National Seashore public access to Pamlico Sound |
A little cemetery is eroding into Pamlico Sound |
But it has people buried there in after 2000, and people still visit and leave flowers |
I was always planning to visit the Hatteras Lighthouse so making the small detour to see it was on the agenda.
A mockingbird was sheltering from the cold winds |
The Hatteras lighthouse is the tallest in the world. It had to be moved because of erosion that was letting tides destroy its wooden base. That amazing story is shown here in a very engaging movie. The lighthouse is only open to climb its 268 steps to the light from the third Friday in April through Columbus Day. I was sad not to be able to see both the inside, and the views from the top.
Old lighthouse in a new spot |
Each island seems to have a marina full of fishing boats to charter |
Another interesting place was the Graveyard of the Atlantic Museum. The building looked intriguing but was closed. But, when checking the webpage, I think I may have just arrived too early.
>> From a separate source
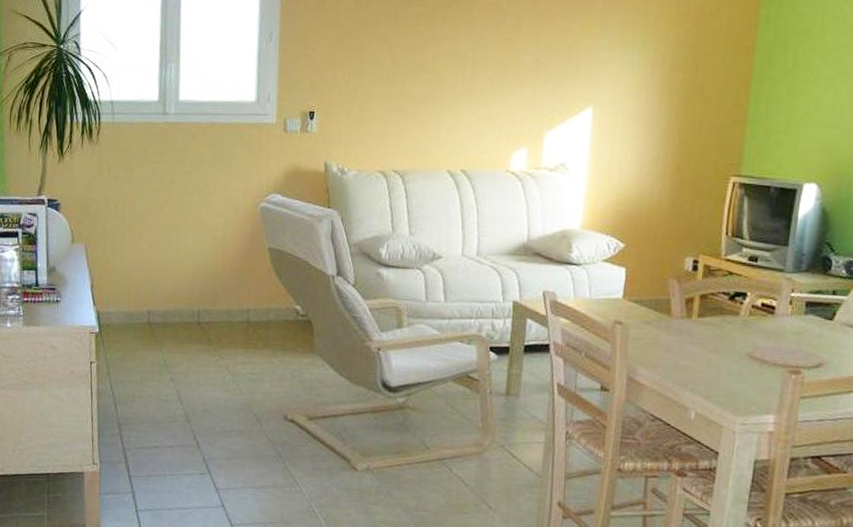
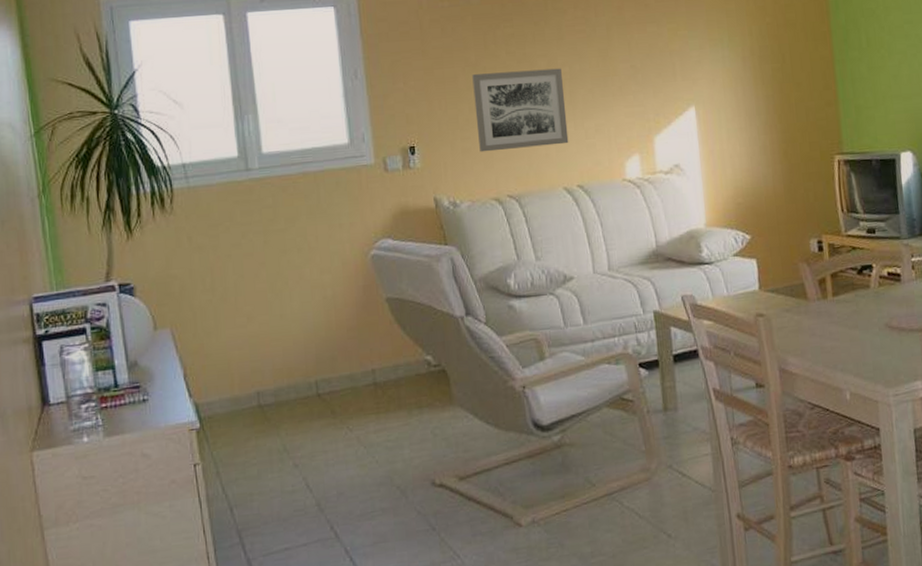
wall art: none [374,49,465,129] -> present [472,68,569,153]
The Graveyard of the Atlantic Museum |
I had passed up the ferry to get to the museum, which is only a couple of blocks further. When I found, I couldn't visit the museum, I came back and waited 45 minutes for the ferry. I found it very interesting, after being used to the public ferries connecting Galveston Island and Bolivar. First of all there were only a few cars - less than ten on both trips. Second, we didn't get the safety message, third, we didn't have a place to go upstairs to view the waters and use the bathroom. And the strangest thing, on the trip over, was that we turned around and backed across Pamlico Sound for the hour-long trip. Then when we arrived, I noticed a battered piling and though a captain must have bumped it a time or two. I found I was right when I almost fell down right after taking the picture of it. (On the return trip, I was on a different boat that drove us forward, and didn't make the landing seem so exciting.)
One of the ferries |
The last house we passed as we went out a canal to the sound |
Those pilings look pretty battered - opps - they just took another hit |
The Outer Banks, as well as Islands ranging from Maryland to the Georgia coast, harbor wild horses. On Ocracoke, there are a few that are kept behind fences, not getting to be wild at all.
Not so wild horses |
Ocracoke Lighthouse |
I stopped for a late lunch of fresh raw oysters and fish tacos before making the trip back on the ferry. I forgot I was supposed to be on ferry time and missed the ferry by five minutes. But when I got to the loading site, I found the ferry just arriving and not planning to leave for another 20 minutes. (Haven't figured out if I read the schedule wrong, read the wrong schedule or if the ferry was late.) The winds were still high and birds were not flying. I only saw one ship on the hour-long trip. But I did get out of the car a few times, and wobbled my way across the heaving deck, to places on the ferry that gave me the best views of the sunset.
A work ship going back to the docks |
Sun almost set across the safety raft |
Goodnight sun, hope you can get stronger soon |
It was a low-key, but enjoyable day. I'll be working over the weekend, part of Monday and Tuesday, but am hoping the weather will be much better for my next set of days off.